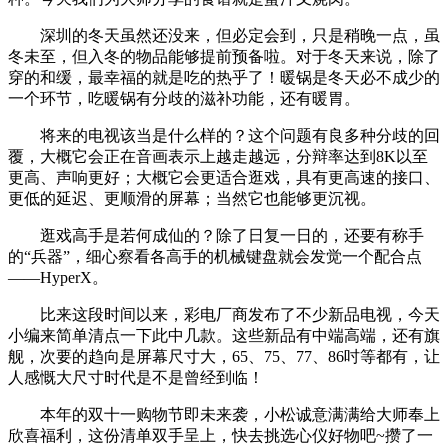
深圳的冬天虽然还没来，但必定会到，只是稍晚一点，虽
冬未至，但入冬的物品能够提前预备啦。对于冬天来说，除了
穿的和缓，最幸福的就是吃的热乎了！暖锅是冬天必不成少的
一个环节，吃暖锅有分歧的滋补功能，还有暖胃。
将来的电视该当是什么样的？这个问题有良多种分歧的回
覆，大概它会正在音画表示上越走越远，分辩率达到8K以至
更高、声响更好；大概它会更适合逛戏，具有更高速的接口、
更低的延迟、更顺滑的屏幕；当然它也能够更沉视。
逛戏高手是若何成仙的？除了日复一日的，还要有称手
的“兵器”，细心察看各高手的机械键盘就会发觉一个配合点
——HyperX。
比来这段时间以来，彩电厂商发布了不少新品电视，今天
小编来简单清点一下此中几款。这些新品有中端高端，还有旗
舰，次要的趋向是屏幕尺寸大，65、75、77、86吋等都有，让
人感慨大尺寸时代是不是曾经到临！
本年的双十一购物节即未来袭，小松诚意满满给大师奉上
欣喜福利，这份清单双手呈上，快去挑选心仪好物吧~攒了一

◇ ◇ ◇

• WHAT YOU WILL DO
Only the lines from the one with "一个环节，吃暖锅有分歧的滋补功能，还有暖胃。" through the last line above should be restated, word for word.

• TASK OUTPUT
一个环节，吃暖锅有分歧的滋补功能，还有暖胃。
将来的电视该当是什么样的？这个问题有良多种分歧的回
覆，大概它会正在音画表示上越走越远，分辩率达到8K以至
更高、声响更好；大概它会更适合逛戏，具有更高速的接口、
更低的延迟、更顺滑的屏幕；当然它也能够更沉视。
逛戏高手是若何成仙的？除了日复一日的，还要有称手
的“兵器”，细心察看各高手的机械键盘就会发觉一个配合点
——HyperX。
比来这段时间以来，彩电厂商发布了不少新品电视，今天
小编来简单清点一下此中几款。这些新品有中端高端，还有旗
舰，次要的趋向是屏幕尺寸大，65、75、77、86吋等都有，让
人感慨大尺寸时代是不是曾经到临！
本年的双十一购物节即未来袭，小松诚意满满给大师奉上
欣喜福利，这份清单双手呈上，快去挑选心仪好物吧~攒了一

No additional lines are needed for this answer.